Su questi dossier Parolin inizierà a lavorare subito, visto che il tempo stringe e già a inizio dicembre ci sarà una nuova riunione del G-8 cardinalizio: un ruolo importante in questo campo è stato già stato affidato dal Papa al giovane monsignore americano Peter Brian Wells, assessore agli affari interni.
In parallelo saranno riattivati i principali dossier internazionali, dei quali il segretario di Stato - che con ogni probabilità sarà creato cardinale il prossimo 22 febbraio - ha una diretta conoscenza.
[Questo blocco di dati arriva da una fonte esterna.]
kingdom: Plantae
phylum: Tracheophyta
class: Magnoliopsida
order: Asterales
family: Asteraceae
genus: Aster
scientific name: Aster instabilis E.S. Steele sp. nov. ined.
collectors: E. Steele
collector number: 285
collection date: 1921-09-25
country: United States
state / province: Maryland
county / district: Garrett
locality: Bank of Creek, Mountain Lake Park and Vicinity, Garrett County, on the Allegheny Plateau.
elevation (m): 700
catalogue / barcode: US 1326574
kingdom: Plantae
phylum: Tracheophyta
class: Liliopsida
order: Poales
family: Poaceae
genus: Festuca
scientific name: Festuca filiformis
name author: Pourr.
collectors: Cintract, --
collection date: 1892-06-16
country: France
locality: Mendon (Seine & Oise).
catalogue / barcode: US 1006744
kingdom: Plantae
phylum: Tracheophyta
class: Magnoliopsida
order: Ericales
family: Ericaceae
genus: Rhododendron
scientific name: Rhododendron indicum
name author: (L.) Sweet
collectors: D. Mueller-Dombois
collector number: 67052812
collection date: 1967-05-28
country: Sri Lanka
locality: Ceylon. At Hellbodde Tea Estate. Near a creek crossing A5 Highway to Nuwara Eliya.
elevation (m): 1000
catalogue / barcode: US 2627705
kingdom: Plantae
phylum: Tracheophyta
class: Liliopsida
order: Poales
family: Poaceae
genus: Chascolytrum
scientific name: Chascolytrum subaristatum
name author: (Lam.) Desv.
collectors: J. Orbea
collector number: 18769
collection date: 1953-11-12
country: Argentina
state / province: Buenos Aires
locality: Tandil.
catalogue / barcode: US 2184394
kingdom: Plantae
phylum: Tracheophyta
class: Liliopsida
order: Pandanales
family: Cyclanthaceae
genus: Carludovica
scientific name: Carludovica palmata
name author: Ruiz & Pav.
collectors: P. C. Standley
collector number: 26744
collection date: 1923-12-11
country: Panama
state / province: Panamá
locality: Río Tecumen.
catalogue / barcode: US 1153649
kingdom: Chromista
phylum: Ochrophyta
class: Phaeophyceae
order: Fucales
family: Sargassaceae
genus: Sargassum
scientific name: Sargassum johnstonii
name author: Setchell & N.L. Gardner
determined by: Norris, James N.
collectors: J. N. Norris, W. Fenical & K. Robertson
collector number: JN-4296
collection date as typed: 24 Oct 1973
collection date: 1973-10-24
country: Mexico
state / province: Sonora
Primo tra tutti, c'è quello relativo all'intesa tra Santa Sede e Israele sui temi relativi al trattamento fiscale dei beni della chiesa in Israele, la giurisdizione sui luoghi santi e l'intesa sull'uso del Cenacolo. L'accordo potrebbe essere siglato a breve (c'è chi parla già di fine anno, ma potrebbe slittare di due-tre mesi), di certo prima del viaggio di Bergoglio in Terra Santa, che avverrà non prima di aprile-maggio.

Al di là delle questioni diplomatiche - in campo ci sono il sottosegretario Antoine Camilleri, i nunzi Lazzarotto e Franco, i francescani della Custodia guidata da padre Pizzaballa e un pool di diplomatici israeliani, tra cui l'ambasciatore presso la Santa Sede, Zion Evrony - è di tutta evidenza la straordinaria attenzione di Papa Francesco per il mondo ebraico, che si manifesta con udienze a rabbini e rappresentanti delle comunità nel mondo, a partire da quella italiana.
Ma lo sguardo a Oriente del papa argentino va oltre: prima di tutti a Russia e Cina, e anche al Vietnam. Il 25 novembre riceverà Vladimir Putin, e questo spiana la strada per un rapporto più profondo con gli ortodossi, uno dei punti irrisolti del dialogo ecumenico. Mosca guarda al Vaticano con crescente interesse dopo l'intervento di Bergoglio contro la guerra in Siria, che al contrario qualche preoccupazione l'ha causata alla Casa Bianca di Barack Obama, il quale già in patria è abbastanza attaccato dai battaglieri vescovi (ieri è stato eletto il presidente della conferenza episcopale, il moderato Joseph Kurtz, che succede al conservatore Timothy Dolan).

Eppoi la Cina. Parolin, negli anni in cui era sottosegretario agli esteri, fu il protagonista di un serrato negoziato segreto con Pechino, tanto che un'intesa - anche se non un vero riconoscimento diplomatico - era molto vicina. Poi fu sostituito e nominato nunzio in Venezuela, e il dialogo poco dopo si arenò. Anzi, regredì decisamente, generando nuovi fenomeni di discriminazione e persecuzione della minoranza cattolica, una decina di milioni di fedeli: un'entità non in grado impensierire il regime ma di alta visibilità internazionale. L'elezione di Bergoglio fu salutata dalla Pechino di Xi Jinping con formale cortesia, ma ribadendo che Roma non deve interferire negli affari interni cinesi. In effetti qualcosa si è mosso. Due alti funzionari "anonimi" rilasciarono dichiarazioni di maggiore apertura e in seguito arrivò una lettera di Liu Haixin, direttore generale degli Esteri, uno dei funzionari che anni addietro aveva partecipato alle trattative con Parolin.